What to produce | Only one stretch of the data below is wanted: the lines from the one with "County Attorney |" through the one with "Improvements Project. |", repeated exactly.

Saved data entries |
↓↓↓
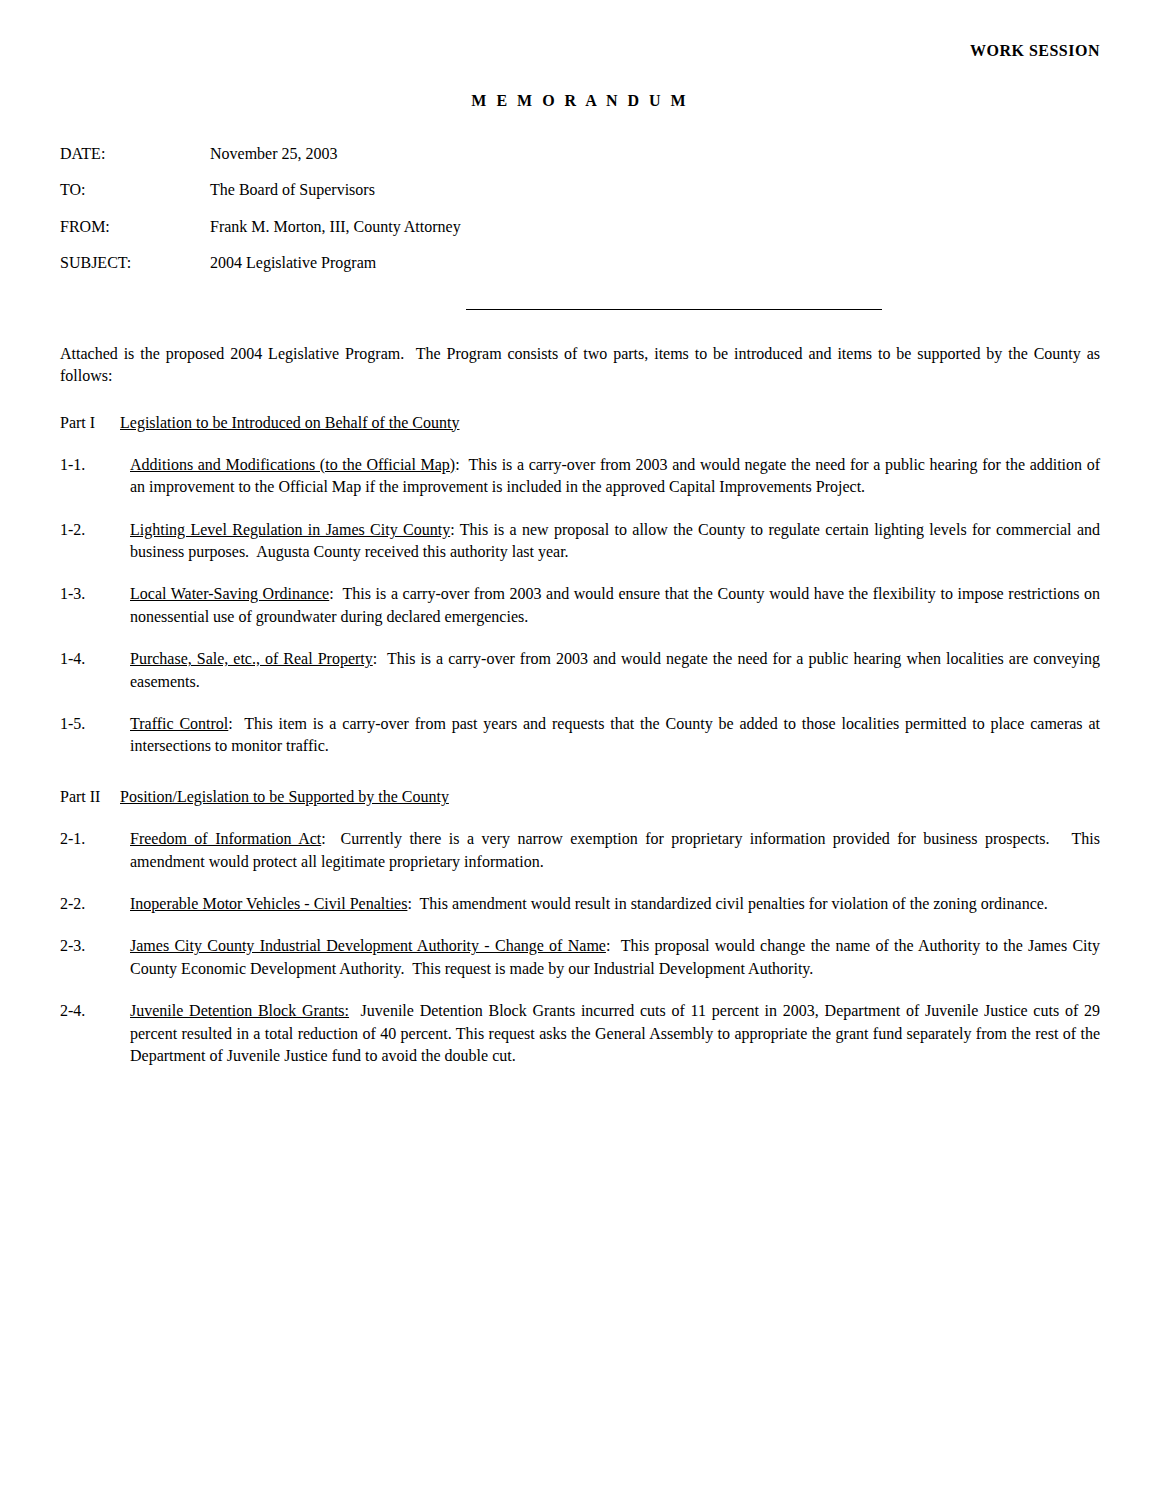WORK SESSION
M E M O R A N D U M
| DATE: | November 25, 2003 |
| TO: | The Board of Supervisors |
| FROM: | Frank M. Morton, III, County Attorney |
| SUBJECT: | 2004 Legislative Program |
Attached is the proposed 2004 Legislative Program. The Program consists of two parts, items to be introduced and items to be supported by the County as follows:
Part I Legislation to be Introduced on Behalf of the County
| 1-1. | Additions and Modifications (to the Official Map) : This is a carry-over from 2003 and would negate the need for a public hearing for the addition of an improvement to the Official Map if the improvement is included in the approved Capital Improvements Project. |
| 1-2. | Lighting Level Regulation in James City County : This is a new proposal to allow the County to regulate certain lighting levels for commercial and business purposes. Augusta County received this authority last year. |
| 1-3. | Local Water-Saving Ordinance : This is a carry-over from 2003 and would ensure that the County would have the flexibility to impose restrictions on nonessential use of groundwater during declared emergencies. |
| 1-4. | Purchase, Sale, etc., of Real Property : This is a carry-over from 2003 and would negate the need for a public hearing when localities are conveying easements. |
| 1-5. | Traffic Control : This item is a carry-over from past years and requests that the County be added to those localities permitted to place cameras at intersections to monitor traffic. |
Part II Position/Legislation to be Supported by the County
| 2-1. | Freedom of Information Act : Currently there is a very narrow exemption for proprietary information provided for business prospects. This amendment would protect all legitimate proprietary information. |
| 2-2. | Inoperable Motor Vehicles - Civil Penalties : This amendment would result in standardized civil penalties for violation of the zoning ordinance. |
| 2-3. | James City County Industrial Development Authority - Change of Name : This proposal would change the name of the Authority to the James City County Economic Development Authority. This request is made by our Industrial Development Authority. |
| 2-4. | Juvenile Detention Block Grants: Juvenile Detention Block Grants incurred cuts of 11 percent in 2003, Department of Juvenile Justice cuts of 29 percent resulted in a total reduction of 40 percent. This request asks the General Assembly to appropriate the grant fund separately from the rest of the Department of Juvenile Justice fund to avoid the double cut. |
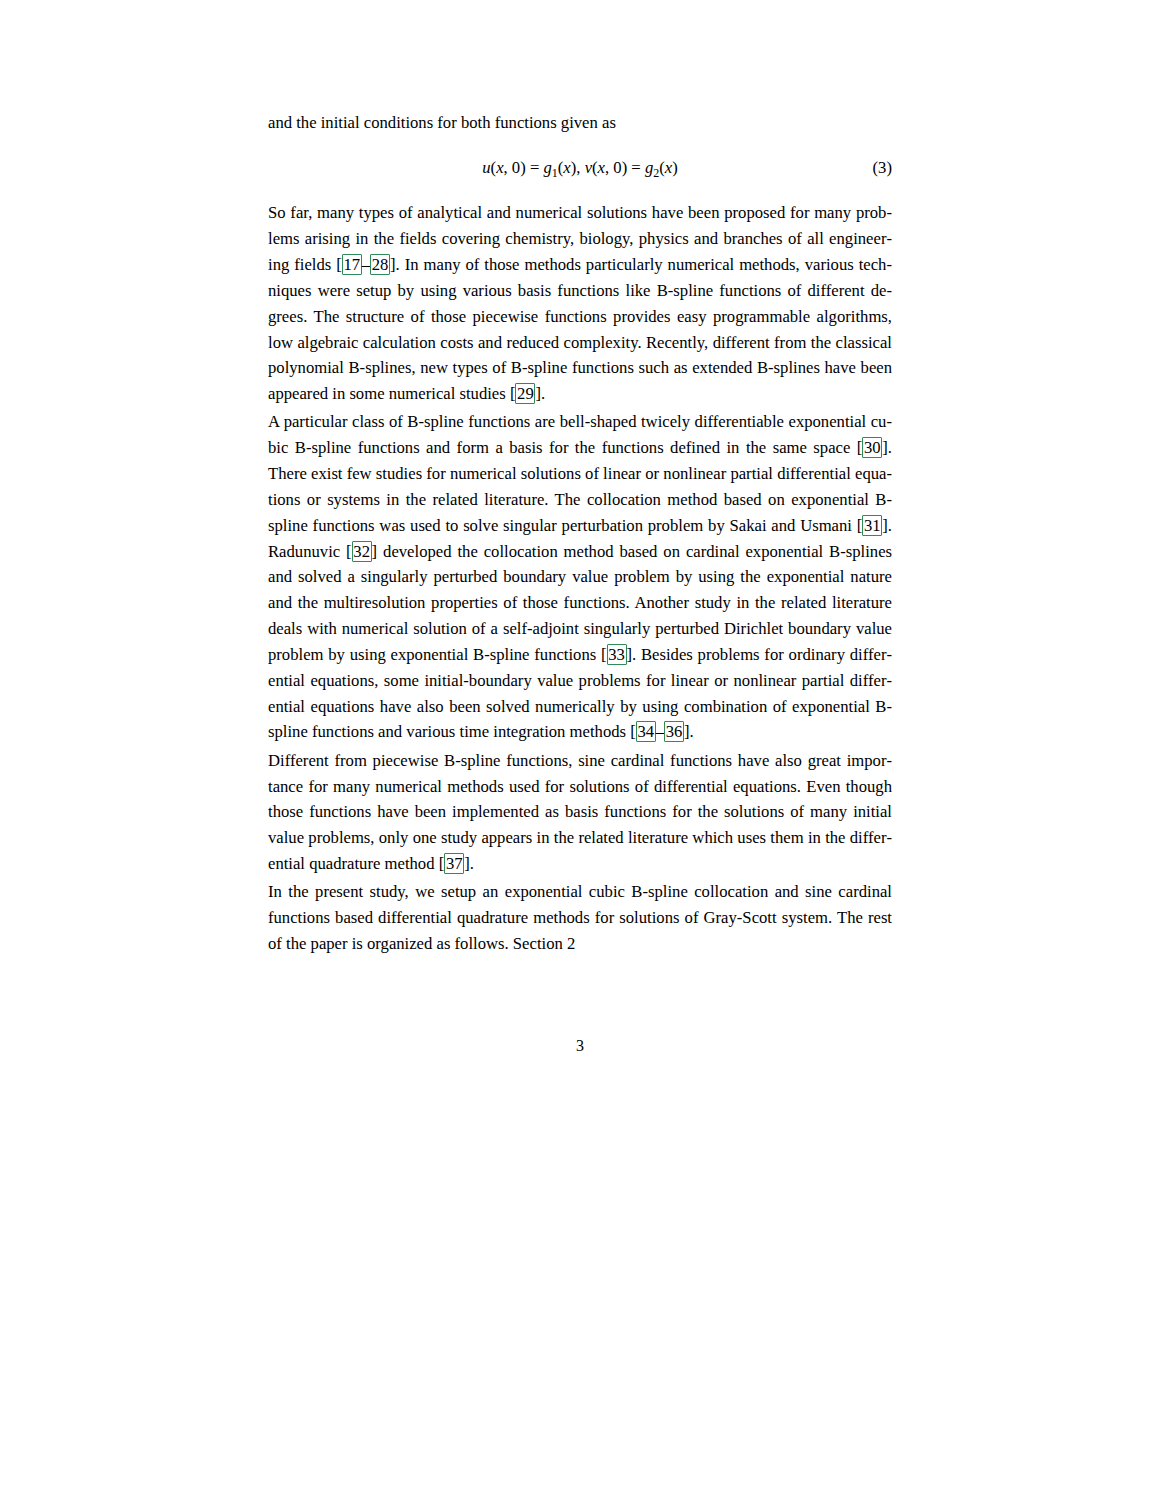and the initial conditions for both functions given as
u(x, 0) = g1(x), v(x, 0) = g2(x)
(3)
So far, many types of analytical and numerical solutions have been proposed for many problems arising in the fields covering chemistry, biology, physics and branches of all engineering fields [17–28]. In many of those methods particularly numerical methods, various techniques were setup by using various basis functions like B-spline functions of different degrees. The structure of those piecewise functions provides easy programmable algorithms, low algebraic calculation costs and reduced complexity. Recently, different from the classical polynomial B-splines, new types of B-spline functions such as extended B-splines have been appeared in some numerical studies [29].
A particular class of B-spline functions are bell-shaped twicely differentiable exponential cubic B-spline functions and form a basis for the functions defined in the same space [30]. There exist few studies for numerical solutions of linear or nonlinear partial differential equations or systems in the related literature. The collocation method based on exponential B-spline functions was used to solve singular perturbation problem by Sakai and Usmani [31]. Radunuvic [32] developed the collocation method based on cardinal exponential B-splines and solved a singularly perturbed boundary value problem by using the exponential nature and the multiresolution properties of those functions. Another study in the related literature deals with numerical solution of a self-adjoint singularly perturbed Dirichlet boundary value problem by using exponential B-spline functions [33]. Besides problems for ordinary differential equations, some initial-boundary value problems for linear or nonlinear partial differential equations have also been solved numerically by using combination of exponential B-spline functions and various time integration methods [34–36].
Different from piecewise B-spline functions, sine cardinal functions have also great importance for many numerical methods used for solutions of differential equations. Even though those functions have been implemented as basis functions for the solutions of many initial value problems, only one study appears in the related literature which uses them in the differential quadrature method [37].
In the present study, we setup an exponential cubic B-spline collocation and sine cardinal functions based differential quadrature methods for solutions of Gray-Scott system. The rest of the paper is organized as follows. Section 2
3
↑↑↑
Exercise response |
| FROM: | Frank M. Morton, III, County Attorney |
| SUBJECT: | 2004 Legislative Program |
Attached is the proposed 2004 Legislative Program. The Program consists of two parts, items to be introduced and items to be supported by the County as follows:
Part I Legislation to be Introduced on Behalf of the County
| 1-1. | Additions and Modifications (to the Official Map) : This is a carry-over from 2003 and would negate the need for a public hearing for the addition of an improvement to the Official Map if the improvement is included in the approved Capital Improvements Project. |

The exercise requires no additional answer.